Women wait an average of seven to ten years to be diagnosed with endometriosis. For PMOS, fibroids, perimenopause and dozens of other conditions, the story is similar, typically involving dismissed symptoms and fragmented care.
Kelly Lacob spent her career in diagnostics watching this play out, and then watched it happen during her own mother’s ovarian cancer care journey. On Wednesday, Lacob launched a platform called Xella Health, which she said is designed to fill the gaps in a healthcare system that was never really designed with women’s biology in mind.
Lacob — who has held leadership roles at companies including Medtronic Labs, Visby Medical and Mammoth Biosciences — is serving as Xella’s CEO. She co-founded the startup with Adriana Dantas and Jesus Ching, two other diagnostics veterans.
Xella starts with a blood draw at a local lab, then runs it against more than 100 biomarkers — mainly hormones, proteins and metabolic markers — to screen for over 140 conditions specific to women.
What makes this different from a standard panel isn’t just the breadth of what it tests, but also how it interprets the results, Lacob noted. Rather than flagging what falls outside a normal range, the platform looks for patterns across all the markers together and compares them against what’s optimal for a woman at her specific life stage, she explained.
The results feed into a personalized report with an action plan, and patients get paired with a telehealth clinician who can prescribe medications, order follow-up testing or refer out to specialists.
Lacob said that this type of care layer is key. She had seen too many companies hand women a dense data report with nowhere to go.
“It’s really important to us that this translates into actually improved care,” Lacob remarked. “That ended up transforming Xella from just a testing and diagnostic company to an integrated care delivery company as well.”
Xella is priced at $499 a year. Lacob said this price was deliberately chosen to undercut the concierge-style practices that offer similar depth of care, which can run thousands of dollars annually. The membership includes the core testing panel, a personalized report and at least two clinician consultations, with additional visits costing $35 each.
The company is targeting women between 30 and 55. Lacob noted this demographic spans four broad groups: those planning for fertility or dealing with infertility, women navigating perimenopause, patients with chronic undiagnosed symptoms like pelvic pain or GI issues, and health optimizers who want to get ahead of conditions they might be predisposed to.

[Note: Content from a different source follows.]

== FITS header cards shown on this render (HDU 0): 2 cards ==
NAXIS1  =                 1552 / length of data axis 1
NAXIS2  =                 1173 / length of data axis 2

Xella launched with a waitlist of 15,000 women, which Lacob pointed out was built mainly through organic social media.
The company has raised $4.7 million in pre-seed funding from Precursor Ventures, Capital F, Ulu Ventures and Swizzle Ventures, and it plans to raise another round of seed funding in September to help scale the platform, Lacob said.
“We really want to make precision healthcare and concierge healthcare as accessible and scalable to as many women as possible,” she declared.